A persistência na utilização deste termo sem uma base legal contribui para um problema de desinformação, obscurecendo a compreensão dos fatores complexos subjacentes às migrações. A falta de consenso na definição e a ampla gama de motivos que impulsionam as deslocações, incluindo a pobreza, a instabilidade política e questões socioeconômicas, ressaltam a necessidade de uma abordagem mais matizada nas discussões e políticas públicas. Saliento que, o que considero perigoso é, caso fosse aceite esta nova designação no direito internacional, pudesse cair em redundância a proteção das pessoas que, actualmente, necessitam do estatuto de refugiado por estarem a ser perseguidas por motivos de raça, religião, nacionalidade, grupo social ou opiniões políticas. Porém, relatórios do IPCC afirmam que as alterações climáticas vão acelerar a degradação do estilo de vida de várias populações em diferentes partes do mundo que, por consequência, irá conduzir a um aumento dos fluxos migratórios (IPCC 2023) (UNHRC 2023).

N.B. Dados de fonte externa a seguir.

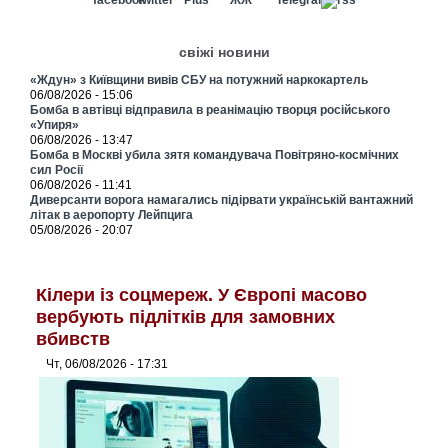
свіжі новини
«Ждун» з Київщини вивів СБУ на потужний наркокартель
06/08/2026 - 15:06
Бомба в автівці відправила в реанімацію творця російського
«Упиря»
06/08/2026 - 13:47
Бомба в Москві убила зятя командувача Повітряно-космічних
сил Росії
06/08/2026 - 11:41
Диверсанти ворога намагались підірвати українській вантажний
літак в аеропорту Лейпцига
05/08/2026 - 20:07
Кілери із соцмереж. У Європі масово
вербують підлітків для замовних
вбивств
Чт, 06/08/2026 - 17:31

Nesse sentido, temos de criar um plano estratégico global, à semelhança da declaração de Nova Iorque, para que os diversos Estados consigam partilhar, de uma forma mais efetiva, os desafios dos movimentos populacionais em três áreas:
- Melhor monitorização do destino e do impacto no terreno dos financiamento para o aumento da resiliência das populações.
- Realização de acordos com os países com maior vulnerabilidade para uma agilização nos processos de migração por razões ambientais que contribuísse para um alívio da pressão sob áreas vulneráveis ou com uma enorme exploração ambiental, permitindo que estes migrantes pudessem realizar o envio de remessas para as suas famílias, contribuindo para a melhoria da qualidade de vida da população residente nessas áreas.
- Discussão e aprovação do ecocídio, (qualquer ato ilícito ou arbitrário perpetrado com consciência de que existem grandes probabilidades de que cause danos graves que sejam extensos ou duradouros ao meio ambiente) como crime contra o planeta e a Humanidade, permitindo, assim, que em situações ambientais graves não só se possa mais facilmente identificar os responsáveis como também seria mais fácil oferecer uma maior protecção internacional às pessoas afectadas (ALTARES 2021).